AUFGABE A: Fasse den Absatz des Textes über Marvin Schwäbe, der mit „So könnten die etwa gleich starken Torhüter“ beginnt, als kurze Liste zusammen und behalte dabei seine wesentlichen Fakten bei.
AUFGABE B: Beantworte anhand des Textes über Marvin Schwäbe die folgende Frage: Wo schnuppert Leon Goretzka wohl bereits kommende Saison Profiluft?
AUFGABE C:
Prüfe, ob die folgenden Aussagen mit dem Text über Marvin Schwäbe übereinstimmen. Antworte jeweils mit Ja oder Nein und zitiere die entscheidenden Worte des Textes wörtlich.
(i) Marvin Schwäbe spielt für Eintracht Frankfurt.
(ii) Oliver Schnitzler ist Torhüter in Frankfurt.
(iii) Marc Oliver Kempf kann auch als Sechser eingesetzt werden.

===== VORLIEGENDER TEXT =====

| Vorname: | Marvin |
| Nachname: | Schwäbe |
| Nation: | Deutschland |
| Verein: | Eintracht Frankfurt |
| Geboren am: | 25.04.1995 |
So könnten die etwa gleich starken Torhüter Oliver Schnitzler (Leverkusen) und Marvin Schwäbe (Frankfurt) bald den Trend junger deutscher Schlussmänner in der Bundesliga fortsetzen. Unter den Feldspielern zählen die Innenverteidiger Marvin Sarr und Niklas Süle ebenso wie deren auch als Sechser einsetzbarer Kollege Marc Oliver Kempf zum Kreis derer, die fußballerisch, körperlich und mental am komplettesten sind. Ihr Weg in den Profifußball scheint ebenso vorgezeichnet wie im Mittelfeld der von Kapitän Leon Goretzka, der wohl bereits kommende Saison in Bochum Profiluft schnuppert.

===== EINGABEDATEN =====

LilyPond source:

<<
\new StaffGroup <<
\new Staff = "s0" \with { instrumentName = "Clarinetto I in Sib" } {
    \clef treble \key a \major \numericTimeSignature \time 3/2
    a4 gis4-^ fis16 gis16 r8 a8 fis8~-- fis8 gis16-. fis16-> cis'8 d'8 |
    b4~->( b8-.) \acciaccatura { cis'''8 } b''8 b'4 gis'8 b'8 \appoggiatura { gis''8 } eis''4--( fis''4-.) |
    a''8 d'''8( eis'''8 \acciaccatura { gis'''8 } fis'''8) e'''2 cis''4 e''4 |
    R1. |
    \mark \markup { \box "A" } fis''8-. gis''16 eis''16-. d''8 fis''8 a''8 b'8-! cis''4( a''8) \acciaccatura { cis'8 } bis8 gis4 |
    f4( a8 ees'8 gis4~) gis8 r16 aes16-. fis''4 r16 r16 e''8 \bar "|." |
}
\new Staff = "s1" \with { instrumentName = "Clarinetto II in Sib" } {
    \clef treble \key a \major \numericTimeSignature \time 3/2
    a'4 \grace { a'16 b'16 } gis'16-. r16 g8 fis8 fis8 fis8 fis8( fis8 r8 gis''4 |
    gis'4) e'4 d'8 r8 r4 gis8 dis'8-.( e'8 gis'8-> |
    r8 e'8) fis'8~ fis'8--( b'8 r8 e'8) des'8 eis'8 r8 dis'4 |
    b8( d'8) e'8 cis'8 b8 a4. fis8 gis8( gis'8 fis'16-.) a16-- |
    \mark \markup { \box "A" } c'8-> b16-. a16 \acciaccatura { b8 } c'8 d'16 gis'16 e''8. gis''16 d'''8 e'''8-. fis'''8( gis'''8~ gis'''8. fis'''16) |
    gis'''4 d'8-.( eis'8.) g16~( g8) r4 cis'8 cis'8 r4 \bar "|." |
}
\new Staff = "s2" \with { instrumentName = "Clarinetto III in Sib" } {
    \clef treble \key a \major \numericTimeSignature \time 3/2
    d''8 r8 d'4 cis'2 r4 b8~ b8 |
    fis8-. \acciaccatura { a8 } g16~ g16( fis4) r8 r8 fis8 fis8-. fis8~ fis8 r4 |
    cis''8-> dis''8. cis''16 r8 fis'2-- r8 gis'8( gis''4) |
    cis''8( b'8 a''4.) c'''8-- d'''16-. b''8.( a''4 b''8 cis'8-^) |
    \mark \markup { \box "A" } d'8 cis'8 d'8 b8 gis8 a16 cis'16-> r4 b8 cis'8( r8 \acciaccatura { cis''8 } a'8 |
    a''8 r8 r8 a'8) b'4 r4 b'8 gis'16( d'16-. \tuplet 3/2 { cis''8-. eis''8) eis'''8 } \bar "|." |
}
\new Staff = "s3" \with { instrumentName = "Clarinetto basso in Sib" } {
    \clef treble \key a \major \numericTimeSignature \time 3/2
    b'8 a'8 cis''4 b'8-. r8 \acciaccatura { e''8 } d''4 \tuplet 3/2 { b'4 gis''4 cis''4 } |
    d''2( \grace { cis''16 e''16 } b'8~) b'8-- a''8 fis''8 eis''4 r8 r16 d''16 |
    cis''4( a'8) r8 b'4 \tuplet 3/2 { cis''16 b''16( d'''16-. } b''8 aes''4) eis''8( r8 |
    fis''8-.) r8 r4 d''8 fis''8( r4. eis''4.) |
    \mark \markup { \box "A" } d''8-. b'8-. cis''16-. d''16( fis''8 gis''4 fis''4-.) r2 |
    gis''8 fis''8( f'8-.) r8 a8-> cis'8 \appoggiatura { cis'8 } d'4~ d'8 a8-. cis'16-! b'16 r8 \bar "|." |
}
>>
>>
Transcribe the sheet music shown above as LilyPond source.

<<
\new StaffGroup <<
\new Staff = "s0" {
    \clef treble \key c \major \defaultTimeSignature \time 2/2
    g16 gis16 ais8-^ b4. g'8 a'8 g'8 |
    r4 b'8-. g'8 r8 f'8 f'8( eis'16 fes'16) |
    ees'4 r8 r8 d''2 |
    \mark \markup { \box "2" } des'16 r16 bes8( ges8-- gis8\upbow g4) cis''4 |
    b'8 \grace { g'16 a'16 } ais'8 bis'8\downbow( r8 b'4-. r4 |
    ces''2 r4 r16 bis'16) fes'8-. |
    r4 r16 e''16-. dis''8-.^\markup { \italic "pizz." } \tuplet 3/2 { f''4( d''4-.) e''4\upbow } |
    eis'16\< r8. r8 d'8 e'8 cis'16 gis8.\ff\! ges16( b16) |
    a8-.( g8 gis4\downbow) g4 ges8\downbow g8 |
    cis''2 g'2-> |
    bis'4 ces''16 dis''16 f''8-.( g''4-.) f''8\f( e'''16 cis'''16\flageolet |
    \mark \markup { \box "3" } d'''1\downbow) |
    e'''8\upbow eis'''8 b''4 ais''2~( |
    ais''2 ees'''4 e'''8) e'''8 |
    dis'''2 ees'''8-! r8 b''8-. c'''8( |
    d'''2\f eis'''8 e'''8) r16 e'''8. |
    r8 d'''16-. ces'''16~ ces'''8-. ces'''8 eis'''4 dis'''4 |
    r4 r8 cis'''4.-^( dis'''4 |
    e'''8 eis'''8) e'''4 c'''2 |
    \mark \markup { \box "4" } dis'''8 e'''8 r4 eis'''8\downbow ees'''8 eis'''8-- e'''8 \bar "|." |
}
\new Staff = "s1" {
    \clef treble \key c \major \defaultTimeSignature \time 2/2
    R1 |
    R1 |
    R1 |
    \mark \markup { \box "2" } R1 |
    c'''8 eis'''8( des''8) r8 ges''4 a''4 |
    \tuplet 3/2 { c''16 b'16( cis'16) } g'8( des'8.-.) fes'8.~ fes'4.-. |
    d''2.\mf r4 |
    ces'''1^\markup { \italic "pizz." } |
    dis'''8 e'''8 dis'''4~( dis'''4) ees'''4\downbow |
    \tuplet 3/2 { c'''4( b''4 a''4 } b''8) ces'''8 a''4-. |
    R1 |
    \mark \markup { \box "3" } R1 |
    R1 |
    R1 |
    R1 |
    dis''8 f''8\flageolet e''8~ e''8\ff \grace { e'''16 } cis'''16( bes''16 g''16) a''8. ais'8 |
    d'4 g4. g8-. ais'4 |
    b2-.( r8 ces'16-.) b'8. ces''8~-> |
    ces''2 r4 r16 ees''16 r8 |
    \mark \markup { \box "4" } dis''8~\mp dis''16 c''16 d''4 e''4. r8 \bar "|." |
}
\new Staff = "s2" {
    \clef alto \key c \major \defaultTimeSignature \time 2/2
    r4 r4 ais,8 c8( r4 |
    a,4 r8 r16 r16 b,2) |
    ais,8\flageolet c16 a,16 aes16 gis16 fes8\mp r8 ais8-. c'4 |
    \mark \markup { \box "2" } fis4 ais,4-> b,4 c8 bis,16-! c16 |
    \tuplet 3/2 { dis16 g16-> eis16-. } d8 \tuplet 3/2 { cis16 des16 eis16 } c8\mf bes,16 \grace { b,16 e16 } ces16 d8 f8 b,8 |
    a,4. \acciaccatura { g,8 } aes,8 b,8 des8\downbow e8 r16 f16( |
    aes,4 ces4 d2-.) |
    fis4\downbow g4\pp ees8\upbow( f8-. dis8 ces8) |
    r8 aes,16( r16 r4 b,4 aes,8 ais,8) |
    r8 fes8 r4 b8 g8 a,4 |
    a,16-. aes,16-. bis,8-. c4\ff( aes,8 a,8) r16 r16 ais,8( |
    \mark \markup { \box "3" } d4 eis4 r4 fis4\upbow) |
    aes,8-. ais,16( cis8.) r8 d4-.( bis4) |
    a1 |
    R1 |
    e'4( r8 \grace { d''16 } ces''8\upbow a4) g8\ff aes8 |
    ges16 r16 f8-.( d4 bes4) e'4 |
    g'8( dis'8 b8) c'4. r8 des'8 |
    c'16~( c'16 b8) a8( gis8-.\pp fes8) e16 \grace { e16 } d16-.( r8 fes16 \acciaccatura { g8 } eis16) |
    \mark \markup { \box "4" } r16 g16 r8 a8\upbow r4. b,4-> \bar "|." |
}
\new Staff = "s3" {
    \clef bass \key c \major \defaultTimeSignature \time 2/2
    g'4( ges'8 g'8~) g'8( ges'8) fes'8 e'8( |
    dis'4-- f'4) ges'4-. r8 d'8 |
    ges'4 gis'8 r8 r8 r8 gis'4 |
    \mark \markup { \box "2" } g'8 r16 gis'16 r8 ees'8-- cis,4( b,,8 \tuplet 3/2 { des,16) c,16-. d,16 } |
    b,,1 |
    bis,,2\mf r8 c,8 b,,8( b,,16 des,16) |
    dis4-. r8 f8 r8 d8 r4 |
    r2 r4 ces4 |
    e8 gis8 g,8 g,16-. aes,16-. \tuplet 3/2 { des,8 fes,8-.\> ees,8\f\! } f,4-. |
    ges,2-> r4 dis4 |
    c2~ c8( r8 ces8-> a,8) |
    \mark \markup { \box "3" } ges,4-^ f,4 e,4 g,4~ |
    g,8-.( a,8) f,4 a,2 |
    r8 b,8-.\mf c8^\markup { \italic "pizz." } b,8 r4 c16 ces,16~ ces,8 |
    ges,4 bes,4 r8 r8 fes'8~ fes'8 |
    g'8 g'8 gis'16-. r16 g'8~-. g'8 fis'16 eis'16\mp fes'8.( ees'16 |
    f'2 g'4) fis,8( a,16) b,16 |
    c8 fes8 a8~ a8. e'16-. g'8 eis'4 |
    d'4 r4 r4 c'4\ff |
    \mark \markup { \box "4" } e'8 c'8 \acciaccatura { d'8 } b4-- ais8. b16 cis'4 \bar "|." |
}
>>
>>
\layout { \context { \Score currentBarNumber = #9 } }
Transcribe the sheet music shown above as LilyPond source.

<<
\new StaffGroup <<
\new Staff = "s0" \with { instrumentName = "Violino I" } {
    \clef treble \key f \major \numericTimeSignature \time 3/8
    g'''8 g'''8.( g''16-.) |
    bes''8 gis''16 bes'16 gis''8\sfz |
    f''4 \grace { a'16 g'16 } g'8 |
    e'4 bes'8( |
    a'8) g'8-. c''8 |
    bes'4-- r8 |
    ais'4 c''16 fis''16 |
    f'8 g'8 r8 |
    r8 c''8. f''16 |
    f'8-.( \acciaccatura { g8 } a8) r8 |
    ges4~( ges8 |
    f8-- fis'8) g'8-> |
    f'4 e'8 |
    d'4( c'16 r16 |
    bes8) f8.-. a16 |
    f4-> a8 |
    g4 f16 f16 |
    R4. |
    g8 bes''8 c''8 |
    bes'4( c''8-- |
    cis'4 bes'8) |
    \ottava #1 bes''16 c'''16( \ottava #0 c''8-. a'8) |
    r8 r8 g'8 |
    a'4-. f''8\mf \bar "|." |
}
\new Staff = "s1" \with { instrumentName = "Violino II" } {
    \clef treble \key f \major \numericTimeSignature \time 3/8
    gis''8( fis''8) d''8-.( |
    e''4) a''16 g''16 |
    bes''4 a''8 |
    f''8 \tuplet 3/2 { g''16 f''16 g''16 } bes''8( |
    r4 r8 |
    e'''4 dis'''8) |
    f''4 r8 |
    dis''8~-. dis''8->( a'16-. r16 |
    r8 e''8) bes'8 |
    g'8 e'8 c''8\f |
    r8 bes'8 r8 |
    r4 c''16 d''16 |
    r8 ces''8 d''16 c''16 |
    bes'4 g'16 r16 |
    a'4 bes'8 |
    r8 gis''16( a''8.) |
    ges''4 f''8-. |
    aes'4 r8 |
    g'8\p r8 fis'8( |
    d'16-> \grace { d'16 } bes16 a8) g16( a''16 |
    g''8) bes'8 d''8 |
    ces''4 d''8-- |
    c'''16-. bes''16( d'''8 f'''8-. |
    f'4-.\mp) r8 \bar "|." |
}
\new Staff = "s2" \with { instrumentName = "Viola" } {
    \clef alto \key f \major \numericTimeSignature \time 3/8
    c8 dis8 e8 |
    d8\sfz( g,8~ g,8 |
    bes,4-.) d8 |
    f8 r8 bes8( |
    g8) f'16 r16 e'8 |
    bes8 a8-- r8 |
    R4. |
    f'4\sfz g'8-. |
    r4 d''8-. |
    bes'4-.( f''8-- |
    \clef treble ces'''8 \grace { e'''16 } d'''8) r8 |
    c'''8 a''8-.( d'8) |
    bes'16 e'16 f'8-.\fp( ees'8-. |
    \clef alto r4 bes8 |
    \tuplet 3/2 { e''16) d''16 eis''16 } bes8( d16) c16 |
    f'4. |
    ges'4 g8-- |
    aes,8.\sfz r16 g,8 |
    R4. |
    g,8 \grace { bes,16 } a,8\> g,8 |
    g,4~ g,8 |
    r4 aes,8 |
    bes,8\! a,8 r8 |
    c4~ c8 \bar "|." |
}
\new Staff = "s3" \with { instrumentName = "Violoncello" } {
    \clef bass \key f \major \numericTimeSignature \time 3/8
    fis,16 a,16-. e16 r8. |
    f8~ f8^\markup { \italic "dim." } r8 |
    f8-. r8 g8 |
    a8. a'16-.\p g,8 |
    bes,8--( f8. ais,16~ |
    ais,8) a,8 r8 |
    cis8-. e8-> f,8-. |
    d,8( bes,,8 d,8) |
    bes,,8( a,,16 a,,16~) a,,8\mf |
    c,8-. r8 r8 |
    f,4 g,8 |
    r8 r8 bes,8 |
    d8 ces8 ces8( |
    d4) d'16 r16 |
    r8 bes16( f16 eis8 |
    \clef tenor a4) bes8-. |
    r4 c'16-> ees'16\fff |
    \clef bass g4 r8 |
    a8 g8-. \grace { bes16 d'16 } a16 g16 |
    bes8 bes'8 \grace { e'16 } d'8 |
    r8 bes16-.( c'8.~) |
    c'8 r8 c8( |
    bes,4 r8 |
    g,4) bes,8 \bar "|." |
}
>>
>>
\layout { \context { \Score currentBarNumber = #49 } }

=====

ANTWORT A:
- Die etwa gleich starken Torhüter Oliver Schnitzler (Leverkusen) und Marvin Schwäbe (Frankfurt) könnten bald den Trend junger deutscher Schlussmänner in der Bundesliga fortsetzen.
- Die Innenverteidiger Marvin Sarr und Niklas Süle sowie der auch als Sechser einsetzbare Marc Oliver Kempf gehören zu den fußballerisch, körperlich und mental komplettesten Feldspielern.
- Ihr Weg in den Profifußball scheint vorgezeichnet.
- Das gilt im Mittelfeld auch für Kapitän Leon Goretzka, der wohl bereits kommende Saison in Bochum Profiluft schnuppert.

ANTWORT B: In Bochum.

ANTWORT C:
(i) Ja: „Verein:“ – „Eintracht Frankfurt“
(ii) Nein: „Oliver Schnitzler (Leverkusen)“
(iii) Ja: „auch als Sechser einsetzbarer Kollege Marc Oliver Kempf“